Re: htmlai?

> this applies equally to html and W3C and WAI are supported fairly liberally
> by 'commercial interests'

I suspect it is the cost of production point to which this really applies.
What I was trying to say here is that once "web" content gets taken over
by the mass media, it will naturally aim low in terms of the comprehension
skills of its audience, and therefore that keeping material easily 
comprehensible is a main streak requirement for the sorts of media that
can only really be produced by large organisations.

I would actually argue that HTML, in its origins, did significantly
undermine existing commercial interests, but the sorts of features you
like are in there because they are what the commercial interests need,
not what is needed for peer to peer communication.  I'd further say
that W3C was largely flying in the face of commercial wants by stressing
structure, and its separation from presentation.  Most commercial interest
is in terms of vehicles for one way influence of humans, whereas the W3C
position favours a much more balanced relationship, and favours machine
to machine communications, which would permit consumers to make much
more objective decisions, and internal technical communication, where
accurate commuication, rather than influence, is needed.

I suspect that many of the company representatives on the W3C are their 
strongest technical people, not their most business aware people.  One
indicator of this is the failure of member home pages to comply with
the standards that their experts are helping to form.
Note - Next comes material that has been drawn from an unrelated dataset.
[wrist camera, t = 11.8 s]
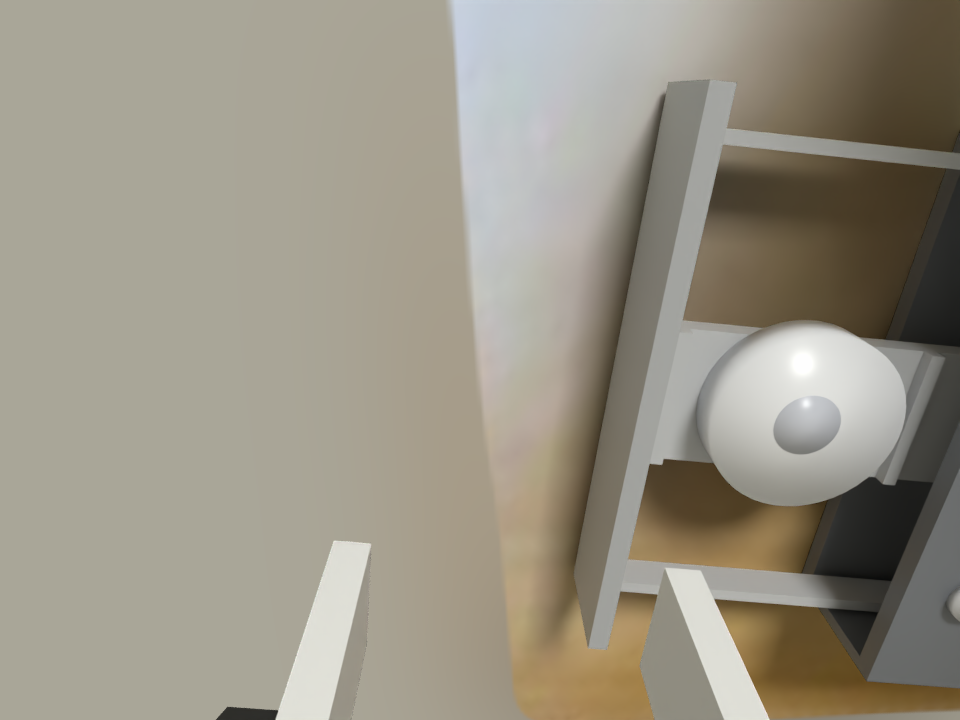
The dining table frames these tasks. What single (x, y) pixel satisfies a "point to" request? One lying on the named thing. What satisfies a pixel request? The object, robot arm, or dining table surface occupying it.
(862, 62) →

If HTML were aligned with commercial wants, the majority of HTML would
be written according to the intended semantics; in practice less than
5% is, which strongly indicates that the market demand much better aligns
with PDF's intended market.  On the other hand, technology for streaming
audio is largely aimed at the same, popular music, market as CDs and
commercial radio.

Although I didn't say so, it is fairly obvious, from the way that it is
funded, that W3C is not going to do anything that undermines the existing
film and music industries, but that was the cost of production point.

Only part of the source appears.